According to Eq. (2), the two-track InSAR measurements are used to obtain the vertical and East-West deformation through the least square method.

3.3 Geographical Semi-Variogram Analysis

The geographical semi-variogram model is a geostatistical analysis method and is the most common measure to reveal the spatial distribution, variation, and characteristics of a regionalized variable. It is used here to analyse the spatial variability of the deformation. The discrete deformation rates variation values are obtained by Eq. (3), and the discrete values are fitted by the fitting model (Júnior et al., 2006). Commonly used fitting models include exponential, spherical, gaussian, and the linear model. Then the largest Coefficient of Determination (R2) and the smallest Residual Sum of Squares (RSS) are used to determine the best model.

$\begin{array}{}\text{(3)}& \mathit{\gamma }\left(h\right)=\frac{\mathrm{1}}{\mathrm{2}N\left(h\right)}\sum _{i=\mathrm{1}}^{N\left(h\right)}{\left[Z\left({X}_{i}\right)-Z\left({X}_{i}+h\right)\right]}^{\mathrm{2}}\end{array}$

where Z(X) is the regionalized variable; h is the spatial separation distance between the two samples; Z(Xi) and Z(Xi+h) are the values of Z at the locations of Xi and Xi+h, respectively; N(h) is the number of pair points separated by a distance h.

■ **THE DATA**
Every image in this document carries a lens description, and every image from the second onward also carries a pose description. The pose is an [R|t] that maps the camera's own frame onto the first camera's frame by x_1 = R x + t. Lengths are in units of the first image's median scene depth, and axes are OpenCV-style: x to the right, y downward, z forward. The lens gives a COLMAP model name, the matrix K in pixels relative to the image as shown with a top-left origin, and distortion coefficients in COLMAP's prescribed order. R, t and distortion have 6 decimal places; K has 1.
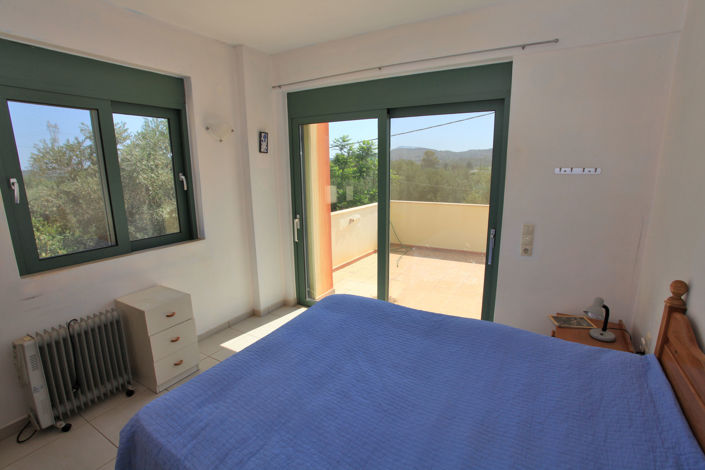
lens RADIAL K [[339.8, 0, 350.2], [0, 339.8, 235.3], [0, 0, 1]] dist [-0.004073, 0.003141]
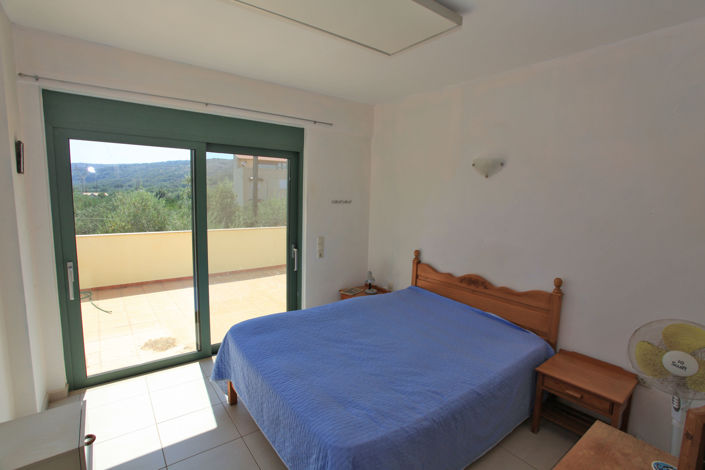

■ **TASK OBJECTIVE**
Can you transcribe the excerpt on semi-variogram analysis word for word, from "where Z(X) is" up to and including "a distance h."? The data has no connection to the excerpt on semi-variogram analysis.

■ **YOUR SOLUTION**
where Z(X) is the regionalized variable; h is the spatial separation distance between the two samples; Z(Xi) and Z(Xi+h) are the values of Z at the locations of Xi and Xi+h, respectively; N(h) is the number of pair points separated by a distance h.